Given data section start

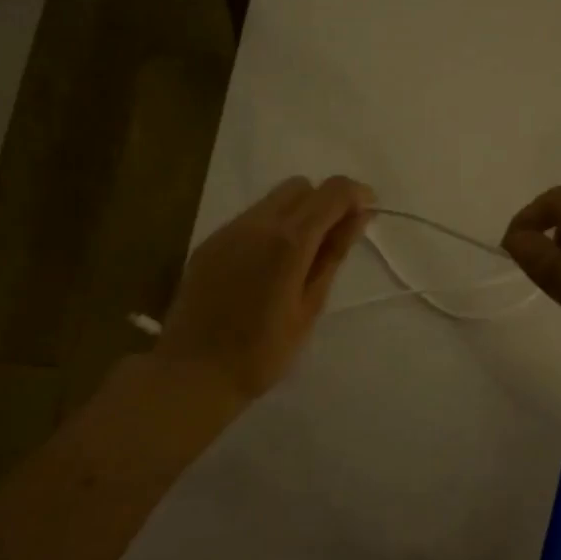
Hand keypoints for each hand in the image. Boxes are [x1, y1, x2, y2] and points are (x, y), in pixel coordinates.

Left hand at [156, 175, 373, 404]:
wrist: (193, 372)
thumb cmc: (263, 352)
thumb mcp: (310, 306)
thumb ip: (333, 255)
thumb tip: (360, 216)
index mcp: (289, 242)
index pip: (332, 192)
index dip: (356, 194)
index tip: (368, 213)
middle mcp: (257, 224)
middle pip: (301, 186)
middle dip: (325, 202)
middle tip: (334, 240)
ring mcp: (228, 230)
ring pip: (273, 200)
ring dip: (297, 213)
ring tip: (300, 256)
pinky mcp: (209, 242)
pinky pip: (249, 218)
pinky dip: (270, 227)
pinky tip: (268, 266)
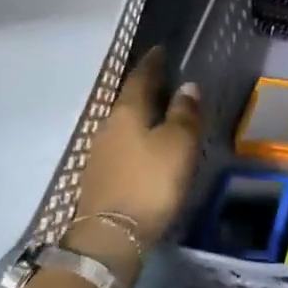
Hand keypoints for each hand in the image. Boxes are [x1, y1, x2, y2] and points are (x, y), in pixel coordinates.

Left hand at [66, 48, 200, 277]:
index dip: (152, 63)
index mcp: (127, 112)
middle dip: (146, 88)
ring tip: (161, 111)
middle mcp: (108, 126)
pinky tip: (148, 144)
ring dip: (141, 114)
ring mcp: (100, 153)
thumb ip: (184, 114)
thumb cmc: (150, 182)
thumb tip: (187, 86)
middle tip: (166, 79)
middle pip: (128, 99)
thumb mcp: (178, 145)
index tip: (161, 50)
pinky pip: (122, 144)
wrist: (111, 237)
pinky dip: (136, 137)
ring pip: (124, 123)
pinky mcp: (100, 177)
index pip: (140, 77)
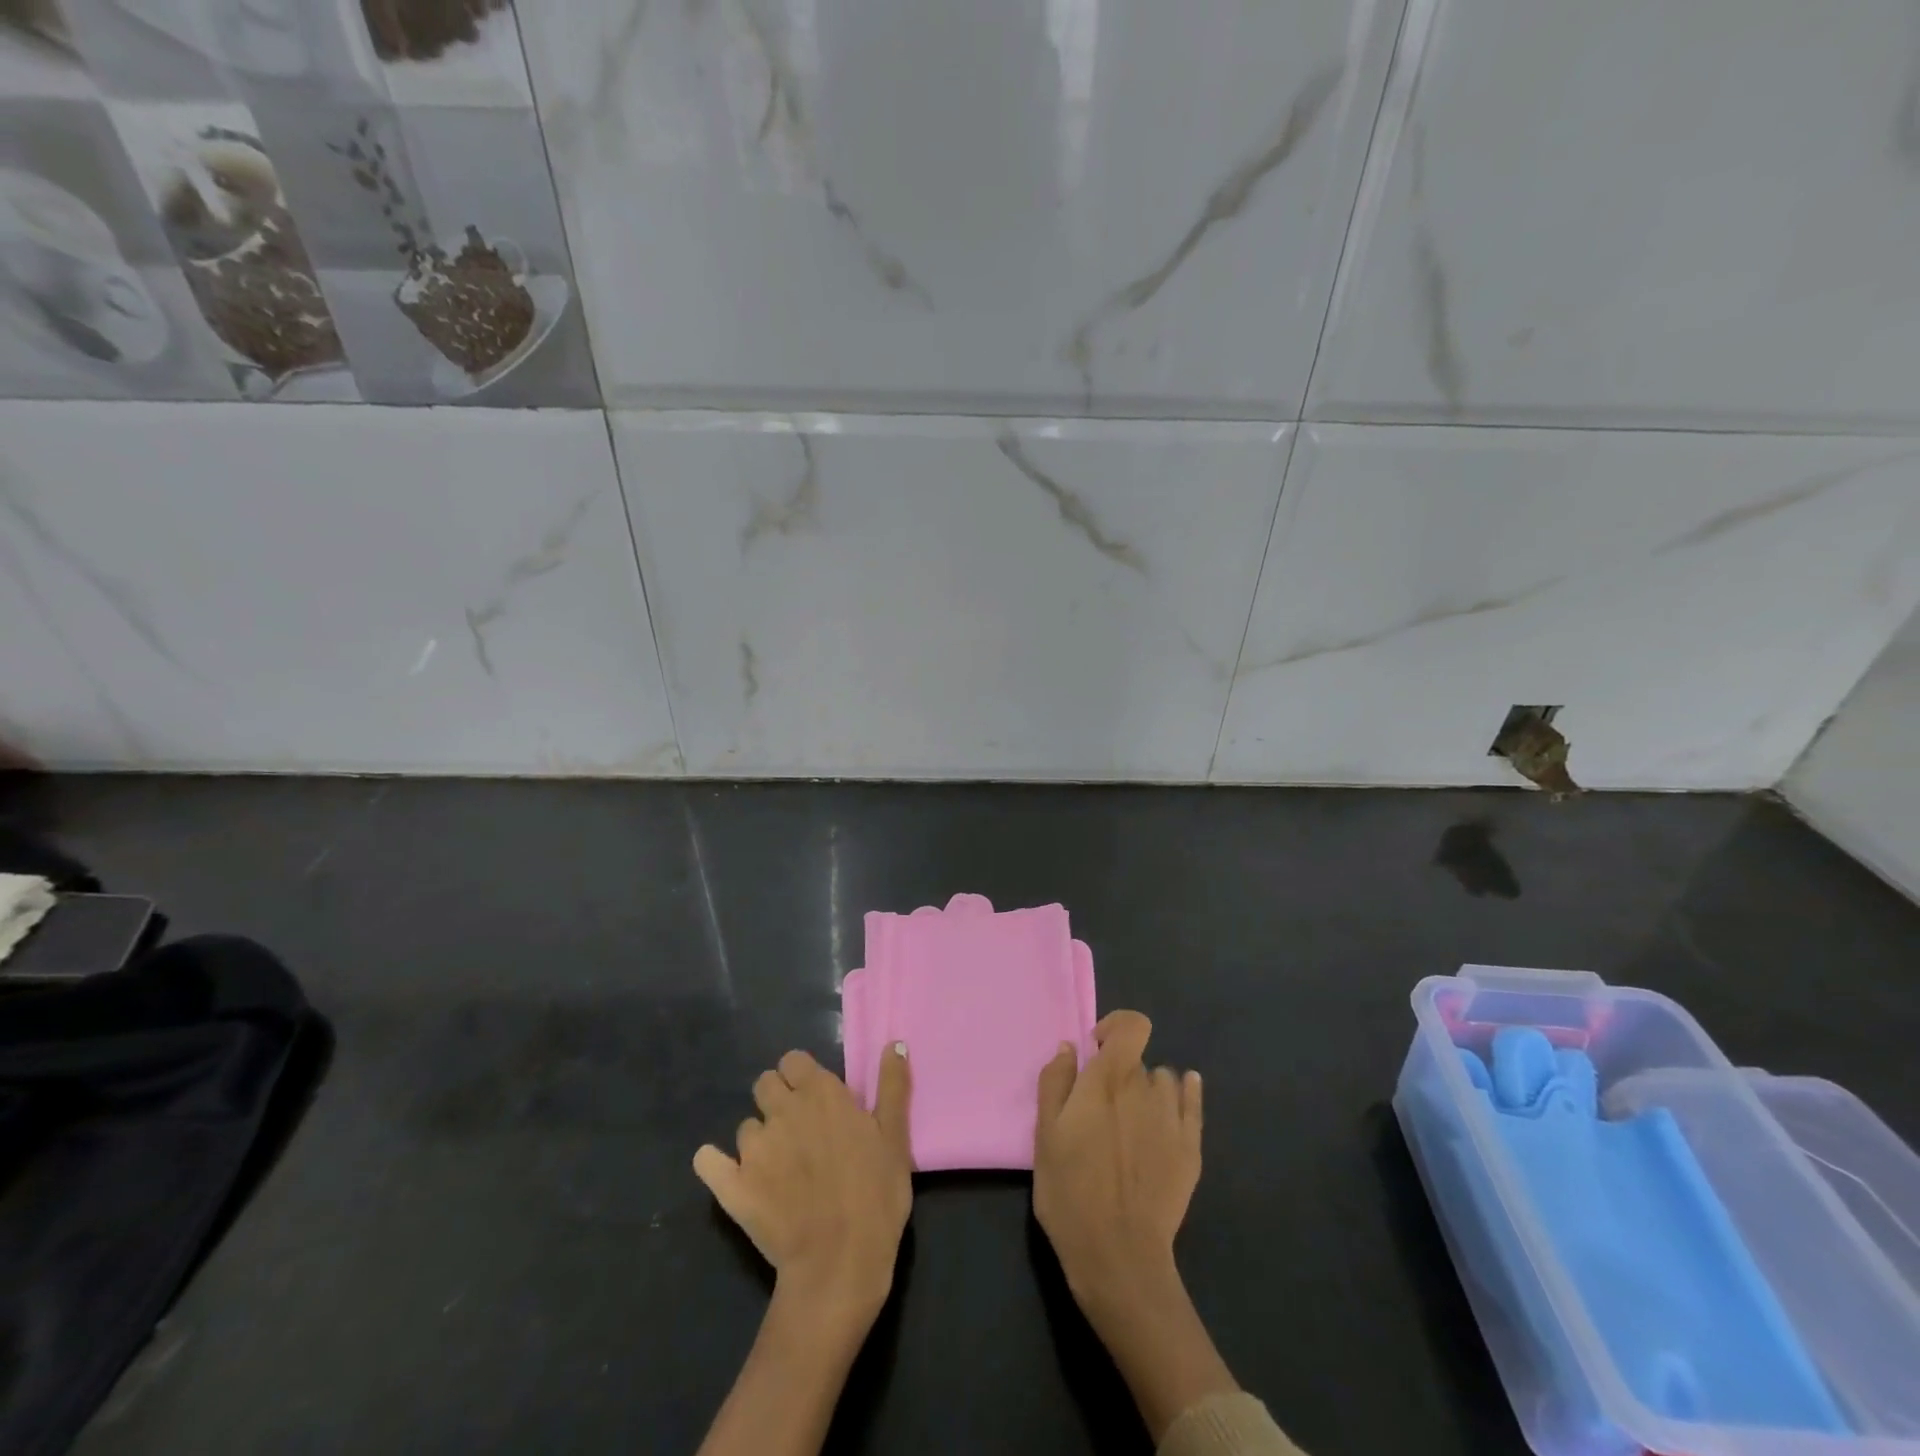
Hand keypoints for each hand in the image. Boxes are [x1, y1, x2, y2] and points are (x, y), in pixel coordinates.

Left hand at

Given data section end

● Problem details:
In the copy, only the lines from the one holding "wrist: (111, 237)" through the end of the listing above should appear, retyped exactly, both ends included, with no pictures.

● Response:
wrist: (111, 237)
pinky dip: (136, 137)
ring pip: (124, 123)
pinky mcp: (100, 177)
index pip: (140, 77)
Hand keypoints for each hand in the image. Boxes are [x1, y1, x2, y2] and points are (x, y), in pixel coordinates.

Left hand at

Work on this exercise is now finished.